--- TASK DIRECTIONS ---
Output the data verbatim, with nothing added or dropped.

Stored items

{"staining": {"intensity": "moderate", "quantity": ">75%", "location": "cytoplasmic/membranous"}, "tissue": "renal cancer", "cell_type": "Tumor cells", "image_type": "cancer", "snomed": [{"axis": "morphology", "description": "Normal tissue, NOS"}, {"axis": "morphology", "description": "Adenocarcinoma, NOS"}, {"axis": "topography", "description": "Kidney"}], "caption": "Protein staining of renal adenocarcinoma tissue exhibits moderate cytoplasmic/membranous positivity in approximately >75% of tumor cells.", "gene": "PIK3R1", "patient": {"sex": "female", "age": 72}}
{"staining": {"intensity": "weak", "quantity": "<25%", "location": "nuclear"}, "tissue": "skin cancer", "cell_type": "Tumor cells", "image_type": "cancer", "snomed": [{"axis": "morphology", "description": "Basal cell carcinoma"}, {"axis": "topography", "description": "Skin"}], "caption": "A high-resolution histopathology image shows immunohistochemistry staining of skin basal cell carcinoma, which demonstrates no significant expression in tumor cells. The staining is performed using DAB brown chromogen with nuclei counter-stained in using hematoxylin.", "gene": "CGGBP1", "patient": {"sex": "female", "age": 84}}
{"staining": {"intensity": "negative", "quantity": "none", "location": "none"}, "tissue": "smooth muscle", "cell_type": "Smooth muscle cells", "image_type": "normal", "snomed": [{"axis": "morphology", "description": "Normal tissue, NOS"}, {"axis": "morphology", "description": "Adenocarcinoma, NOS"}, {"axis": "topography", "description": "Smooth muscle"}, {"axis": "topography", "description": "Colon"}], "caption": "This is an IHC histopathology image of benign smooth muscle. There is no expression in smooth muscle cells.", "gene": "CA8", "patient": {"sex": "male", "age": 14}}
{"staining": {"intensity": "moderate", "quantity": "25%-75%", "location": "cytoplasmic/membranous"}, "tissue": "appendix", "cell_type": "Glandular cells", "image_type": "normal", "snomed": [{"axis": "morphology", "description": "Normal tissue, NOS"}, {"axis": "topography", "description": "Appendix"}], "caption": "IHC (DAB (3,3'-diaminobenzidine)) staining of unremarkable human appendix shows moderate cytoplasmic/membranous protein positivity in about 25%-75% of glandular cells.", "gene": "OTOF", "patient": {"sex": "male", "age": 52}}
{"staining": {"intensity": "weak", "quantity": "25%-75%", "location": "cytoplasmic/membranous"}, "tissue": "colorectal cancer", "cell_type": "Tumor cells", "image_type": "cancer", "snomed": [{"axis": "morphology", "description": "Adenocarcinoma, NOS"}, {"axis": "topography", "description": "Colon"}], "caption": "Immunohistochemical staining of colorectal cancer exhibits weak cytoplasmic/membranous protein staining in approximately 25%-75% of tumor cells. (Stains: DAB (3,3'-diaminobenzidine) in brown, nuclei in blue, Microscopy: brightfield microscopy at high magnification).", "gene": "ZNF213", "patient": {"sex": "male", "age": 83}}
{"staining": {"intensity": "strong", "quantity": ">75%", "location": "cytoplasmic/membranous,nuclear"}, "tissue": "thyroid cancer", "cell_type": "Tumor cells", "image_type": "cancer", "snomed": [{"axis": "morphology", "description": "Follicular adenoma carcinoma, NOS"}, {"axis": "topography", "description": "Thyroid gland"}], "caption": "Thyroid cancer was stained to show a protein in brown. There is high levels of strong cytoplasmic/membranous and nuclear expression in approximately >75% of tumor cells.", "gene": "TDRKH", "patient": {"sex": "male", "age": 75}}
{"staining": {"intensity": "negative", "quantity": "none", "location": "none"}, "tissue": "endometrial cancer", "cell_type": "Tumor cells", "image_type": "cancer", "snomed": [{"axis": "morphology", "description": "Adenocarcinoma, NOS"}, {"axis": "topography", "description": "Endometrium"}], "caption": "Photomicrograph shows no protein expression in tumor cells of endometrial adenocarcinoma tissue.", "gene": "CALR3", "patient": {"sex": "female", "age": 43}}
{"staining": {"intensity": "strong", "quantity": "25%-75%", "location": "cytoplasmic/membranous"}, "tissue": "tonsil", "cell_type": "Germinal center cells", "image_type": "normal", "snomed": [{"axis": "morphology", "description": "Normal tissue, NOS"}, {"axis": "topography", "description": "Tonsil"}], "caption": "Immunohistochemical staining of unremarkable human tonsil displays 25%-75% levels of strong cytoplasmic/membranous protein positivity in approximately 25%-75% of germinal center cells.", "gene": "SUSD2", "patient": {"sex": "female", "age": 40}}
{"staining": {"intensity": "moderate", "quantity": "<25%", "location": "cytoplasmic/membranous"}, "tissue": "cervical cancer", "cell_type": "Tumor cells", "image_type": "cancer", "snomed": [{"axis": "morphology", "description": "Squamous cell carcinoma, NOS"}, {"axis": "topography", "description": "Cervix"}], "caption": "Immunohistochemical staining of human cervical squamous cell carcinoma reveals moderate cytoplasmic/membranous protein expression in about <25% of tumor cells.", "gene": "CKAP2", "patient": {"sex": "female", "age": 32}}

--- ANSWER TO THE PROBLEM ---
{"staining": {"intensity": "moderate", "quantity": ">75%", "location": "cytoplasmic/membranous"}, "tissue": "renal cancer", "cell_type": "Tumor cells", "image_type": "cancer", "snomed": [{"axis": "morphology", "description": "Normal tissue, NOS"}, {"axis": "morphology", "description": "Adenocarcinoma, NOS"}, {"axis": "topography", "description": "Kidney"}], "caption": "Protein staining of renal adenocarcinoma tissue exhibits moderate cytoplasmic/membranous positivity in approximately >75% of tumor cells.", "gene": "PIK3R1", "patient": {"sex": "female", "age": 72}}
{"staining": {"intensity": "weak", "quantity": "<25%", "location": "nuclear"}, "tissue": "skin cancer", "cell_type": "Tumor cells", "image_type": "cancer", "snomed": [{"axis": "morphology", "description": "Basal cell carcinoma"}, {"axis": "topography", "description": "Skin"}], "caption": "A high-resolution histopathology image shows immunohistochemistry staining of skin basal cell carcinoma, which demonstrates no significant expression in tumor cells. The staining is performed using DAB brown chromogen with nuclei counter-stained in using hematoxylin.", "gene": "CGGBP1", "patient": {"sex": "female", "age": 84}}
{"staining": {"intensity": "negative", "quantity": "none", "location": "none"}, "tissue": "smooth muscle", "cell_type": "Smooth muscle cells", "image_type": "normal", "snomed": [{"axis": "morphology", "description": "Normal tissue, NOS"}, {"axis": "morphology", "description": "Adenocarcinoma, NOS"}, {"axis": "topography", "description": "Smooth muscle"}, {"axis": "topography", "description": "Colon"}], "caption": "This is an IHC histopathology image of benign smooth muscle. There is no expression in smooth muscle cells.", "gene": "CA8", "patient": {"sex": "male", "age": 14}}
{"staining": {"intensity": "moderate", "quantity": "25%-75%", "location": "cytoplasmic/membranous"}, "tissue": "appendix", "cell_type": "Glandular cells", "image_type": "normal", "snomed": [{"axis": "morphology", "description": "Normal tissue, NOS"}, {"axis": "topography", "description": "Appendix"}], "caption": "IHC (DAB (3,3'-diaminobenzidine)) staining of unremarkable human appendix shows moderate cytoplasmic/membranous protein positivity in about 25%-75% of glandular cells.", "gene": "OTOF", "patient": {"sex": "male", "age": 52}}
{"staining": {"intensity": "weak", "quantity": "25%-75%", "location": "cytoplasmic/membranous"}, "tissue": "colorectal cancer", "cell_type": "Tumor cells", "image_type": "cancer", "snomed": [{"axis": "morphology", "description": "Adenocarcinoma, NOS"}, {"axis": "topography", "description": "Colon"}], "caption": "Immunohistochemical staining of colorectal cancer exhibits weak cytoplasmic/membranous protein staining in approximately 25%-75% of tumor cells. (Stains: DAB (3,3'-diaminobenzidine) in brown, nuclei in blue, Microscopy: brightfield microscopy at high magnification).", "gene": "ZNF213", "patient": {"sex": "male", "age": 83}}
{"staining": {"intensity": "strong", "quantity": ">75%", "location": "cytoplasmic/membranous,nuclear"}, "tissue": "thyroid cancer", "cell_type": "Tumor cells", "image_type": "cancer", "snomed": [{"axis": "morphology", "description": "Follicular adenoma carcinoma, NOS"}, {"axis": "topography", "description": "Thyroid gland"}], "caption": "Thyroid cancer was stained to show a protein in brown. There is high levels of strong cytoplasmic/membranous and nuclear expression in approximately >75% of tumor cells.", "gene": "TDRKH", "patient": {"sex": "male", "age": 75}}
{"staining": {"intensity": "negative", "quantity": "none", "location": "none"}, "tissue": "endometrial cancer", "cell_type": "Tumor cells", "image_type": "cancer", "snomed": [{"axis": "morphology", "description": "Adenocarcinoma, NOS"}, {"axis": "topography", "description": "Endometrium"}], "caption": "Photomicrograph shows no protein expression in tumor cells of endometrial adenocarcinoma tissue.", "gene": "CALR3", "patient": {"sex": "female", "age": 43}}
{"staining": {"intensity": "strong", "quantity": "25%-75%", "location": "cytoplasmic/membranous"}, "tissue": "tonsil", "cell_type": "Germinal center cells", "image_type": "normal", "snomed": [{"axis": "morphology", "description": "Normal tissue, NOS"}, {"axis": "topography", "description": "Tonsil"}], "caption": "Immunohistochemical staining of unremarkable human tonsil displays 25%-75% levels of strong cytoplasmic/membranous protein positivity in approximately 25%-75% of germinal center cells.", "gene": "SUSD2", "patient": {"sex": "female", "age": 40}}
{"staining": {"intensity": "moderate", "quantity": "<25%", "location": "cytoplasmic/membranous"}, "tissue": "cervical cancer", "cell_type": "Tumor cells", "image_type": "cancer", "snomed": [{"axis": "morphology", "description": "Squamous cell carcinoma, NOS"}, {"axis": "topography", "description": "Cervix"}], "caption": "Immunohistochemical staining of human cervical squamous cell carcinoma reveals moderate cytoplasmic/membranous protein expression in about <25% of tumor cells.", "gene": "CKAP2", "patient": {"sex": "female", "age": 32}}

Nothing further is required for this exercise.